Pour les deux du fond qui ne suivraient pas, il y a actuellement deux canons sur l’œuvre de Tolkien. La saga commencée par Peter Jackson depuis bientôt un quart de siècle, et la série Les Anneaux de Pouvoir (J.D. Payne & Patrick McKay, depuis 2022). Ces deux formats, malgré les clins d’œil appuyés de la série Prime envers les films du néozélandais, n’existent pas dans le même univers narratif. C’est d’ailleurs ce qui condamne, en partie, la série à ne vivre que dans l’ombre d’un monument cinématographique tel que la trilogie du Seigneur des Anneaux (2001-2003), et, dans une moindre mesure, celle du Hobbit (2012-2014). Et à agacer, mais ça, c’est une autre histoire. La Guerre des Rohirrim, quant à lui, appartient au lore de l’univers développé par Peter Jackson. Ce qui signifie que le film d’animation a le droit de piocher dans sa direction artistique, son ambiance musicale ou même dans son casting.
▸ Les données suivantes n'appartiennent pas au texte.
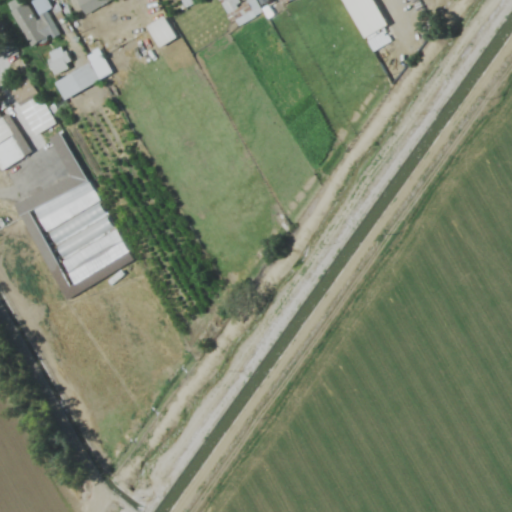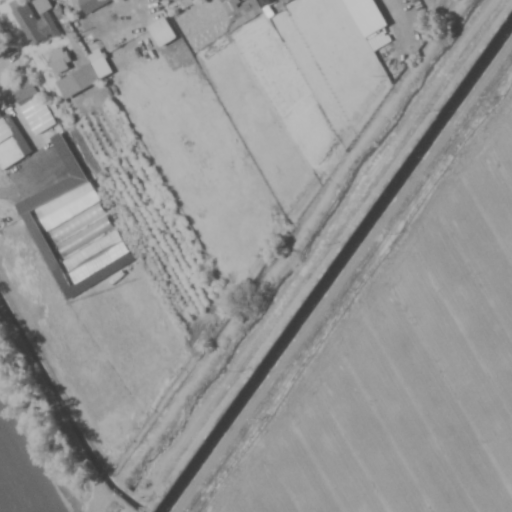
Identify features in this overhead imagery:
building: (266, 3)
building: (92, 4)
building: (238, 11)
building: (30, 20)
building: (59, 61)
building: (76, 83)
building: (89, 145)
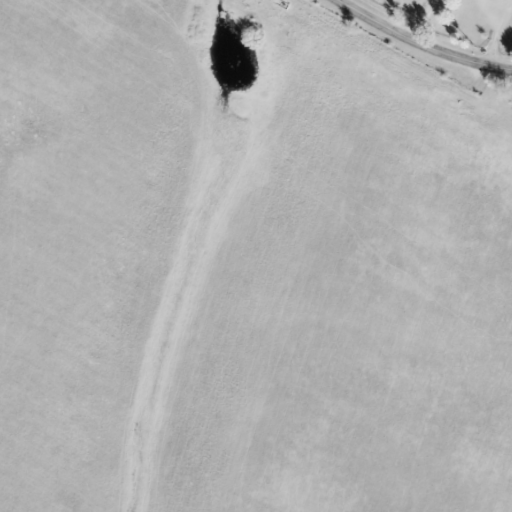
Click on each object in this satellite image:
road: (421, 20)
road: (498, 36)
road: (420, 43)
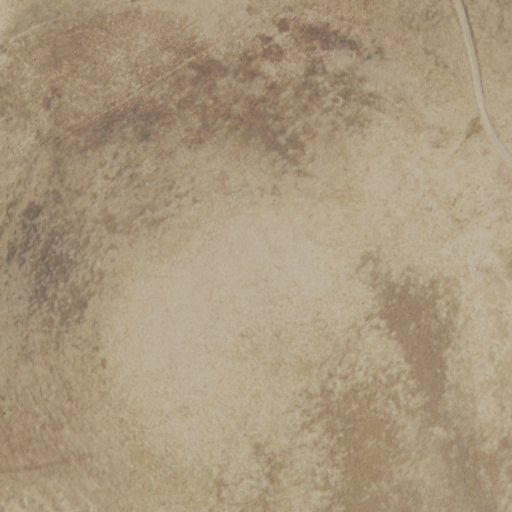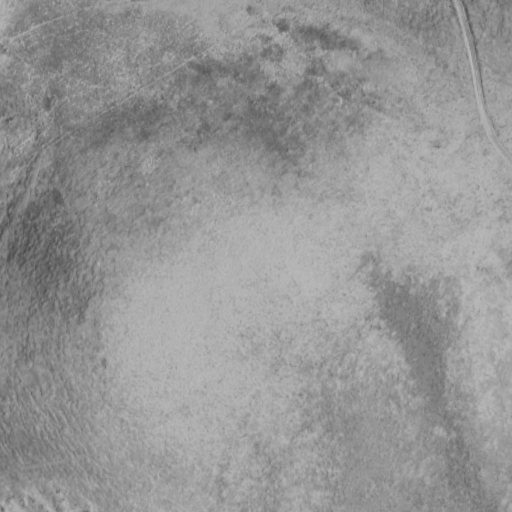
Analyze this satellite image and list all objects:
road: (476, 83)
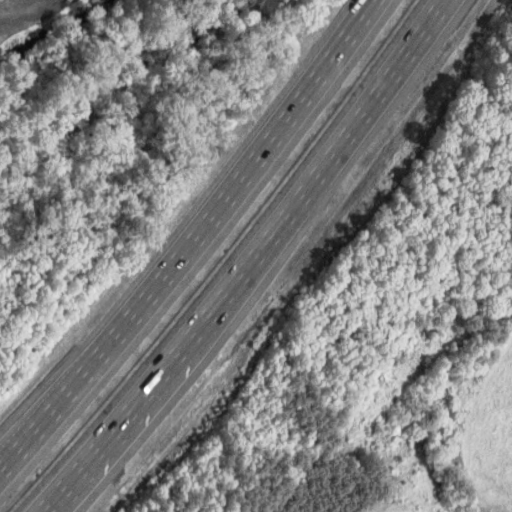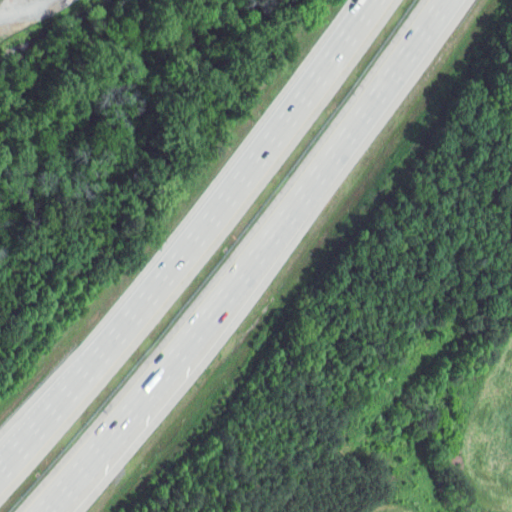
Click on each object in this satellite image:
road: (25, 10)
road: (194, 240)
road: (245, 262)
road: (43, 413)
road: (55, 493)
Ainsi, Miranda Otto, l’interprète d’Éowyn dans Les Deux Tours (2002) et Le Retour du Roi (2003), reprend son personnage narrant l’histoire de Helm Poing-de-Marteau, roi du Rohan quelques deux-cent ans avant Théoden. Celui-ci, aidé de sa fille Héra mais menacé par Wulf et son armée de Dunlendings, décide de mener son peuple vers la forteresse de Fort-le-Cor qui deviendra plus tard le fameux Gouffre de Helm.

Hera sur son cheval lancé en pleine forêt dans Le seigneur des anneaux : la guerre des Rohirrim.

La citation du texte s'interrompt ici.